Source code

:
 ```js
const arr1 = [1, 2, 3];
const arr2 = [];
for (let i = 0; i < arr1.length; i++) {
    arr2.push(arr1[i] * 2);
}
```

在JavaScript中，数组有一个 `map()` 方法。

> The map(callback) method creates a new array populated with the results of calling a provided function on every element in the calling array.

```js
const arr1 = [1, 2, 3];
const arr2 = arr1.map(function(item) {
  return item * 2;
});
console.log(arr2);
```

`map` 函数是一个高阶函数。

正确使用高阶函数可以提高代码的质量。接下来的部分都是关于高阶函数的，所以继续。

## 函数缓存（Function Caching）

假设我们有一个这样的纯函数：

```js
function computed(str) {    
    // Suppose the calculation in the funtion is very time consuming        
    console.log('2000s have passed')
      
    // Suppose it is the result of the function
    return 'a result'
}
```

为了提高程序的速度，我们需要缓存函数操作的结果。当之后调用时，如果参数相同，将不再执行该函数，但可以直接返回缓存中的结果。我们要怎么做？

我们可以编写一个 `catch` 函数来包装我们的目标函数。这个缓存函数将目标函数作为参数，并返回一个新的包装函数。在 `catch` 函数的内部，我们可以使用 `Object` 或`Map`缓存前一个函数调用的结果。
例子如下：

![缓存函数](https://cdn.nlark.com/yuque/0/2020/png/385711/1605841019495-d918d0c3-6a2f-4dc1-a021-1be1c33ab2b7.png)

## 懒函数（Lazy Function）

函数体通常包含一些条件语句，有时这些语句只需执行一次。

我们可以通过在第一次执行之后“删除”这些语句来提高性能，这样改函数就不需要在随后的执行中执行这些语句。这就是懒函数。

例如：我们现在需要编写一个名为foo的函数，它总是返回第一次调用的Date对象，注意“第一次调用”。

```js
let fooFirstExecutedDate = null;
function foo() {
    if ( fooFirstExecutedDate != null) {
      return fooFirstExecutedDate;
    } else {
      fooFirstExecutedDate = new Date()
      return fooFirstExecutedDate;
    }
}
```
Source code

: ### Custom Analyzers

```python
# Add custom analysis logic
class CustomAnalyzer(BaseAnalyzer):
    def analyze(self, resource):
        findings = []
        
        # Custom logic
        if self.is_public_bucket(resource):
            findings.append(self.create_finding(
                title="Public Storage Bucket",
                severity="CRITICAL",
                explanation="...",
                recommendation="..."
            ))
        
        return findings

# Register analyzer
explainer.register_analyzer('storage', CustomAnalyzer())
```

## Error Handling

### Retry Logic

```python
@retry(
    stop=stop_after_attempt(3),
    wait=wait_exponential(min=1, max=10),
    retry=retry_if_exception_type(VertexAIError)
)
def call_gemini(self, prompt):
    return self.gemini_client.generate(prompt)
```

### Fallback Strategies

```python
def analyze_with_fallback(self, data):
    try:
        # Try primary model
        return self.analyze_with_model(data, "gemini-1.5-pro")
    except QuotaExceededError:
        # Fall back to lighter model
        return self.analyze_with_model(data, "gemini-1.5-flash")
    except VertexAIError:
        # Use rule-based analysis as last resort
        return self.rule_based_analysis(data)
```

§ **Task brief**:
Look over the listing. Pull out every line with the string "fooFirstExecutedDate" in it.

§ **Response to this exercise**:
let fooFirstExecutedDate = null;
    if ( fooFirstExecutedDate != null) {
      return fooFirstExecutedDate;
      fooFirstExecutedDate = new Date()
      return fooFirstExecutedDate;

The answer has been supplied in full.